I've found out about a lot of content online, and fell so in love with it that I had to buy it. I'm certainly not the only one. I also conveniently watched a lot of things online that I didn't like, and decided I didn't want to buy it. Who lost? Well, Blockbuster might have; sorry Blockbuster, you guys get hit the hardest when people pirate movies. Maybe rental places are slowly becoming irrelevant.
Anyway, it's simply an untapped market and companies haven't yet learned how to adapt to the new technologies, take advantage of things like bit torrent to distribute content, and give consumers their rights back. There are definitely ways to adapt (I read a web blog called techdirt a lot, and they have some brilliant ideas on this whole issue).

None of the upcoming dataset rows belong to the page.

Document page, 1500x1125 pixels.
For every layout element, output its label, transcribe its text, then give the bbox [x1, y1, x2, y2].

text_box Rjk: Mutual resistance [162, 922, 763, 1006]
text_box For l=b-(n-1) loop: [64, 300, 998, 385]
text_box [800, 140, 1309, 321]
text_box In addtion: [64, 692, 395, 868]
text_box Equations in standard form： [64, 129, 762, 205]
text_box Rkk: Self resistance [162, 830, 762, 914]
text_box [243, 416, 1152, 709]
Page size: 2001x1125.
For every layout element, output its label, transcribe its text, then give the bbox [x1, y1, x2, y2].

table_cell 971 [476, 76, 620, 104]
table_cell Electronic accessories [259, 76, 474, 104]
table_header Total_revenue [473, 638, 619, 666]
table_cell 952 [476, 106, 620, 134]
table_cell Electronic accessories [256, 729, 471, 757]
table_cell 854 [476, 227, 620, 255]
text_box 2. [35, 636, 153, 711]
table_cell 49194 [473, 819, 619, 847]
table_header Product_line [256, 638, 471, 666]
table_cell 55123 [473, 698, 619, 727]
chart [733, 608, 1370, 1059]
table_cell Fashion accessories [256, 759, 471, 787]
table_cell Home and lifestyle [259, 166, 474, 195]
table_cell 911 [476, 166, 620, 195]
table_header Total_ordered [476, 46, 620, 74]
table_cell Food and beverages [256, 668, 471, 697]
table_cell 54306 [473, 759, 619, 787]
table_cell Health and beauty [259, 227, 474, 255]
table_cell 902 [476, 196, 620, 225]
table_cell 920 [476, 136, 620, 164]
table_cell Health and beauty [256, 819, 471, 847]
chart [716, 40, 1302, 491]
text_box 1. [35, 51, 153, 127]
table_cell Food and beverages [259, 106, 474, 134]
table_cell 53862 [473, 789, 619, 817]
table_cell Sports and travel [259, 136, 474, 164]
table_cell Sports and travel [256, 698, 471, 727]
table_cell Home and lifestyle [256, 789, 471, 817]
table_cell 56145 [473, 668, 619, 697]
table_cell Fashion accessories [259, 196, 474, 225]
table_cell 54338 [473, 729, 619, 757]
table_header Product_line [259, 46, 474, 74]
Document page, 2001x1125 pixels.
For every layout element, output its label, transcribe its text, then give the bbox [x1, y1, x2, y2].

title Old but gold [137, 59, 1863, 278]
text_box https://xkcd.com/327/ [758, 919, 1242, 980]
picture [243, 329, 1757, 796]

I hope the pirates win. I hope piratebay wins, for everyone's sake. If the corporations win, the average consumer will lose his or her rights. There's just as much philosophy and rationality behind this thing for some "pirates", and by that I mean not your average suburbanite parent who buys bootlegged movies because they're really cheap. But, on that account, if companies would lower their prices, or find different strategies, they'd be able to compete with bootlegged copies. You won't be able to stop piracy without infringing on the rights of innocent people who don't engage in piracy anyway, so your best bet is to compete with piracy. You can't beat them without changing the structure of society and giving too much power to those with money. Companies need to adapt and compete with piracy, not spend money and waste time fighting it.
You can't fight it. You can't "guilt" people into not pirating movies. To attract those who don't have a philosophy behind it - compete. To attract those who do, there are ways to draw them in, too, and even if there aren't ways, they're such a small fraction that you can ignore them; they wouldn't have bought it anyway. You're not losing a sale if someone was not going to buy something regardless.